"Pleasure", wrote Oscar Wilde, "is the only thing worth having a theory about". What is pleasure? When is it good? When is it bad? What are the best ways to get it? And why does the quest for pleasure sometimes suck us into the quagmire of self-loathing and addiction? This is a book about the lengths people go to for pleasure, and the scientific reasons behind those impulses. Packed with extraordinary insights from science, history and literature, it will inform and amuse in equal measure.
In Sex, Drugs & Chocolate, Paul Martin looks at the biological and psychological drivers behind our hedonistic impulses. He considers the changing cultural attitudes to pleasure over the centuries, including religious and legal attempts to control it. A key theme is the crucial distinction between pleasure and desire – that is, between liking things and wanting them. Martin describes the lives of sensation-seekers from Nero and Lord Rochester to Janis Joplin and Elvis, before turning the spotlight on pleasure’s less attractive relations – boredom, unhappiness and pain. Addiction, the darkest side of pleasure’s many moons, is explored. So too are sex in all its many forms, both social and solitary; the mysteries of the orgasm; shopping, eating, gambling and other behavioural pleasures; the delights and health-giving benefits of real chocolate; and the many chemical sources of pleasure, from caffeine and cannabis to ecstasy and alcohol. Finally, Martin explores the modest and often undervalued pleasures of everyday life, such as gardening, napping and, of course, chocolate. Along the way we encounter, among other things, the psychoactive properties of Siberian urine, the self-pleasuring exploits of dolphins, the happiness-inducing properties of pencils, Errol Flynn’s novel usage of cocaine, Sigmund Freud’s love affair with the same drug, the workings of the anal violin, the joys of trusting, the rich sex lives of pygmy chimpanzees, the origins of the vibrator, the role of genes in orgasms and addiction, the Marquis de Sade’s obsession with chocolate, why the true aficionado sucks but does not chew, the hazards of ether-drinking and why the well-informed pleasure-seeker adopts a strategy of little but often.

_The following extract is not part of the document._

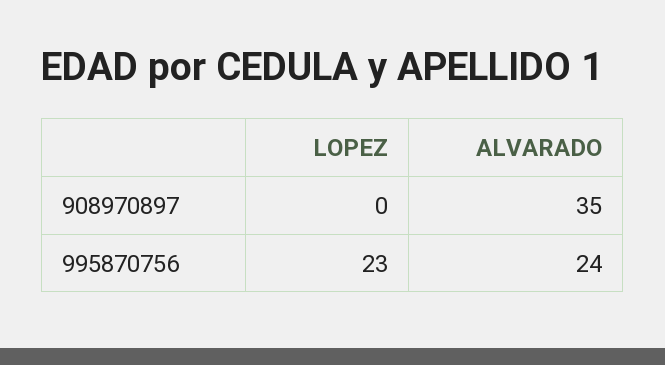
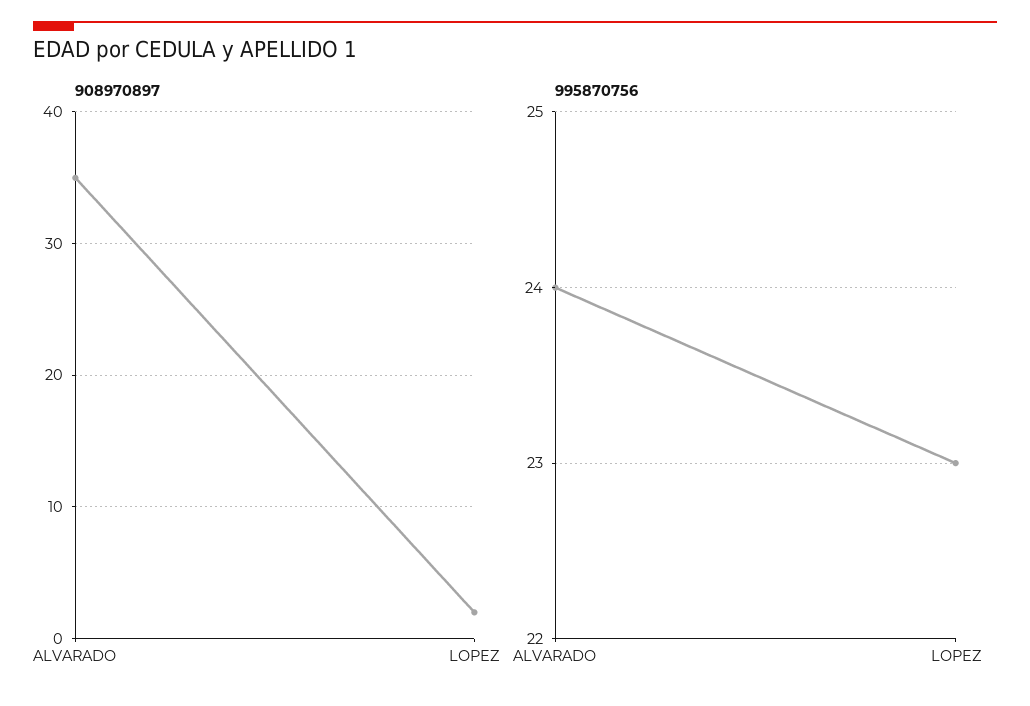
908970897, LOPEZ: 0 -> 2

Dr Paul Martin was educated at Cambridge and Stanford universities. He was a lecturer and researcher in behavioural biology at Cambridge University and a Fellow of Wolfson College Cambridge, before leaving academia to pursue other interests including science writing. His previous books include the highly acclaimed Counting Sheep and The Sickening Mind, both of which have been hailed by reviewers as masterpieces of popular science writing.